No próximo dia 28 de Setembro vai ocorrer mais uma greve de trabalhadores da Ryanair em diversos países europeus. Para além de Portugal, também na Espanha, Itália e Bélgica haverá cancelamento de voos em muitos aeroportos

A contratação colectiva e a aceitação pela empresa da filiação e representação sindicais têm estado no centro das ações de luta do pessoal de voo da Ryanair. Mas o sucesso destas greves ganha uma outra importância se tivermos em conta que o modelo laboral da Ryanair, assente na escolha duma legislação de trabalho e respetivos encargos sociais desfavoráveis aos trabalhadores (como são as normas laborais irlandesas) e na sua aplicação a tripulantes que têm a sua base de trabalho em diversos países europeus, é muito apreciado pelas confederações patronais e pelos partidos da direita.

É certo que nos últimos anos, os voos de “baixo custo” possibilitaram um enorme crescimento do turismo internacional. As viagens aéreas ajudam a conhecer outros povos, outras culturas, contribuem para uma cidadania de maior intensidade.

Viajar é preciso. Mas a utilização por muita gente dos voos “baixo custo” não pode fazer esquecer o lado negro das companhias aéreas como a Ryanair: não aceitação da sindicalização do pessoal de voo, baixos salários e fracas condições de trabalhoformação paga pelos trabalhadores, evasão fiscal (não descontando o devido para a segurança social, os encargos sociais na Irlanda são quatro vezes inferiores aos da França, por exemplo) ou a sistemática infração às leis nacionais e comunitárias (há vários processos judiciais em curso no Tribunal de Justica da União Europeia por ajudas de Estado indevidas).

E há ainda outra dimensão pouco falada da Ryanair e que afecta cidades como a do Porto: a crescente desqualificação dos aeroportos onde e quando obtém um papel dominante.
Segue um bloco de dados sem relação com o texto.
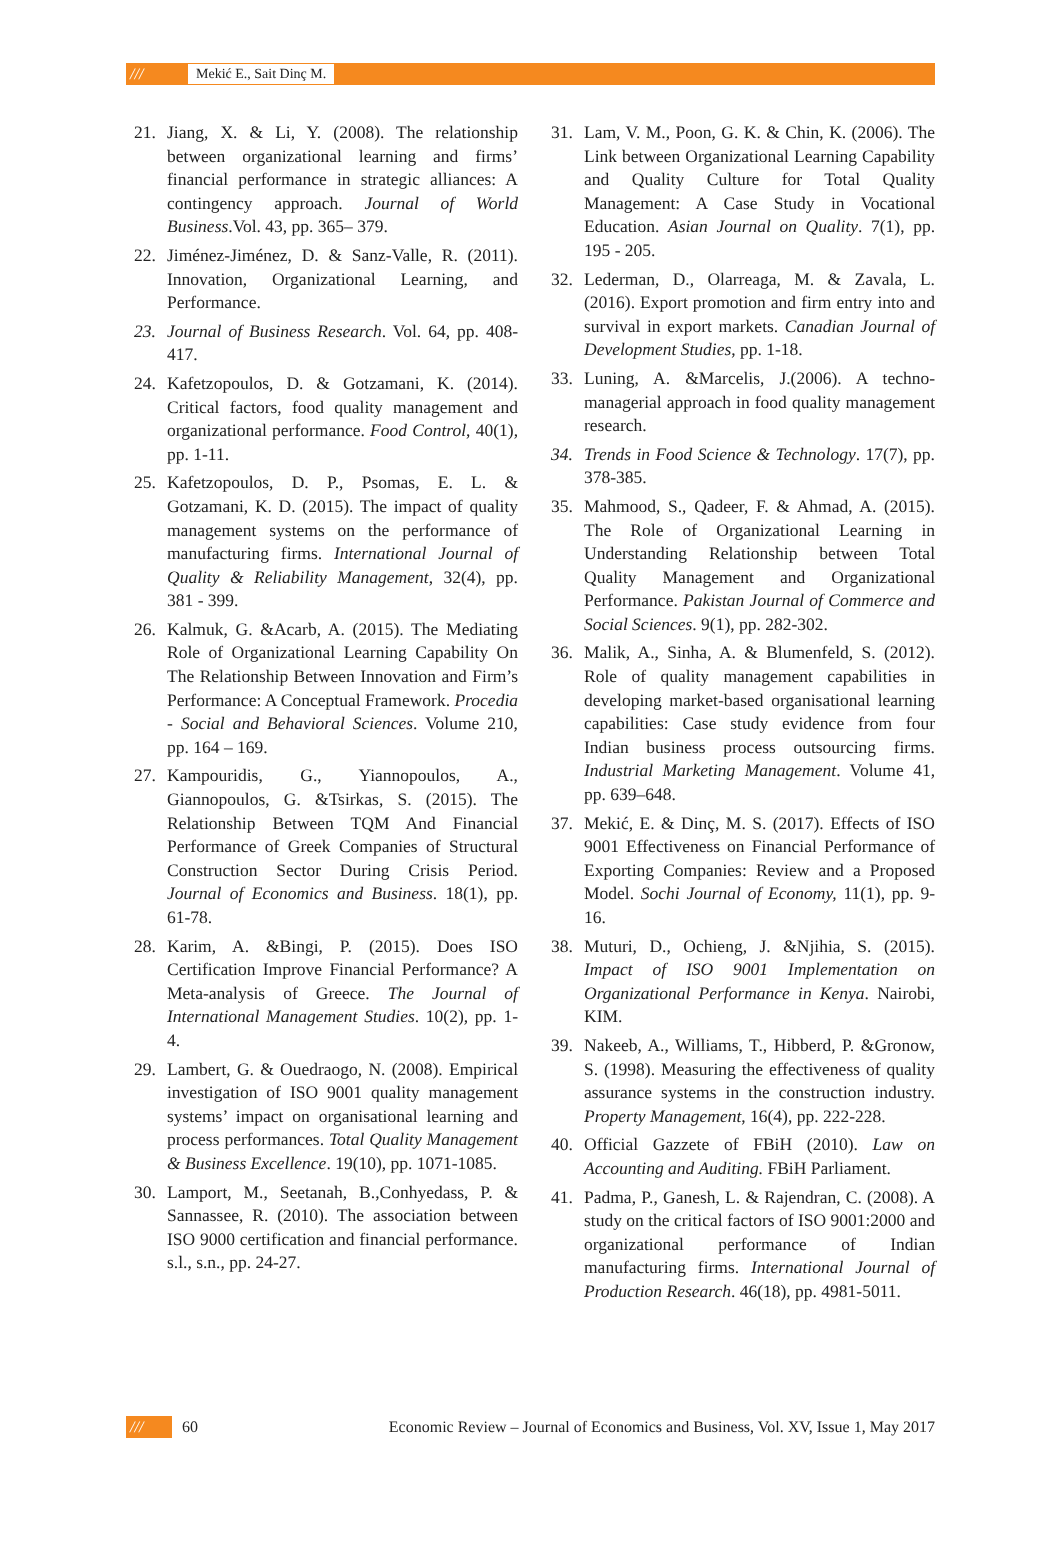/// Mekić E., Sait Dinç M.
21. Jiang, X. & Li, Y. (2008). The relationship between organizational learning and firms’ financial performance in strategic alliances: A contingency approach. Journal of World Business.Vol. 43, pp. 365– 379.
22. Jiménez-Jiménez, D. & Sanz-Valle, R. (2011). Innovation, Organizational Learning, and Performance.
23. Journal of Business Research. Vol. 64, pp. 408-417.
24. Kafetzopoulos, D. & Gotzamani, K. (2014). Critical factors, food quality management and organizational performance. Food Control, 40(1), pp. 1-11.
25. Kafetzopoulos, D. P., Psomas, E. L. & Gotzamani, K. D. (2015). The impact of quality management systems on the performance of manufacturing firms. International Journal of Quality & Reliability Management, 32(4), pp. 381 - 399.
26. Kalmuk, G. &Acarb, A. (2015). The Mediating Role of Organizational Learning Capability On The Relationship Between Innovation and Firm’s Performance: A Conceptual Framework. Procedia - Social and Behavioral Sciences. Volume 210, pp. 164 – 169.
27. Kampouridis, G., Yiannopoulos, A., Giannopoulos, G. &Tsirkas, S. (2015). The Relationship Between TQM And Financial Performance of Greek Companies of Structural Construction Sector During Crisis Period. Journal of Economics and Business. 18(1), pp. 61-78.
28. Karim, A. &Bingi, P. (2015). Does ISO Certification Improve Financial Performance? A Meta-analysis of Greece. The Journal of International Management Studies. 10(2), pp. 1-4.
29. Lambert, G. & Ouedraogo, N. (2008). Empirical investigation of ISO 9001 quality management systems’ impact on organisational learning and process performances. Total Quality Management & Business Excellence. 19(10), pp. 1071-1085.
30. Lamport, M., Seetanah, B.,Conhyedass, P. & Sannassee, R. (2010). The association between ISO 9000 certification and financial performance. s.l., s.n., pp. 24-27.
31. Lam, V. M., Poon, G. K. & Chin, K. (2006). The Link between Organizational Learning Capability and Quality Culture for Total Quality Management: A Case Study in Vocational Education. Asian Journal on Quality. 7(1), pp. 195 - 205.
32. Lederman, D., Olarreaga, M. & Zavala, L. (2016). Export promotion and firm entry into and survival in export markets. Canadian Journal of Development Studies, pp. 1-18.
33. Luning, A. &Marcelis, J.(2006). A techno-managerial approach in food quality management research.
34. Trends in Food Science & Technology. 17(7), pp. 378-385.
35. Mahmood, S., Qadeer, F. & Ahmad, A. (2015). The Role of Organizational Learning in Understanding Relationship between Total Quality Management and Organizational Performance. Pakistan Journal of Commerce and Social Sciences. 9(1), pp. 282-302.
36. Malik, A., Sinha, A. & Blumenfeld, S. (2012). Role of quality management capabilities in developing market-based organisational learning capabilities: Case study evidence from four Indian business process outsourcing firms. Industrial Marketing Management. Volume 41, pp. 639–648.
37. Mekić, E. & Dinç, M. S. (2017). Effects of ISO 9001 Effectiveness on Financial Performance of Exporting Companies: Review and a Proposed Model. Sochi Journal of Economy, 11(1), pp. 9-16.
38. Muturi, D., Ochieng, J. &Njihia, S. (2015). Impact of ISO 9001 Implementation on Organizational Performance in Kenya. Nairobi, KIM.
39. Nakeeb, A., Williams, T., Hibberd, P. &Gronow, S. (1998). Measuring the effectiveness of quality assurance systems in the construction industry. Property Management, 16(4), pp. 222-228.
40. Official Gazzete of FBiH (2010). Law on Accounting and Auditing. FBiH Parliament.
41. Padma, P., Ganesh, L. & Rajendran, C. (2008). A study on the critical factors of ISO 9001:2000 and organizational performance of Indian manufacturing firms. International Journal of Production Research. 46(18), pp. 4981-5011.
/// 60 Economic Review – Journal of Economics and Business, Vol. XV, Issue 1, May 2017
De acordo com os últimos dados da Autoridade Nacional da Aviação Civil -ANAC, no Aeroporto do Porto as companhias de “baixo-custo” já têm uma quota superior a 70% no número de passageiros (a Ryanair está perto dos 40%), não chegando a 20% os passageiros transportados pelas companhias de bandeira como a TAP. E esta preponderância da Ryanair na fixação dos percursos e destinos, ao não estabelecer ligações directas entre certas cidades da Europa e do mundo, tem consequências desastrosas.

Foi o que aconteceu com a candidatura da cidade do Porto a sede da Agência Europeia do Medicamento. O Porto teve uma boa classificação em cinco dos seis exigentes critérios, mas o que ditou a derrota da proposta do Porto foi a “fraca conetividade de voos entre capitais europeias”: “poor flight connectivity to other EEA capital cities” na expressão da comissão de análise às 19 candidaturas.

 

A Ryanair não só rejeita a contratação coletiva baseada nas leis laborais de cada país, como não respeita o ordenamento jurídico do nosso país: só com a presença da PSP foi possível à ACT exercer a sua acção inspetiva nas instalações da empresa nos aeroportos portugueses. É uma atuação inaceitável.

Os trabalhadores já estão a responder, com a sua luta, à arrogância e exploração dos patrões da Ryanair, por condições de trabalho justas. Agora impõe-se uma maior exigência cívica por parte do governo, das autarquias e doutras entidades públicas que, até agora, têm vivido numa espécie de deslumbramento pelas companhias “baixo-custo”. É tempo de defender o transporte aéreo e a dignificação do trabalho.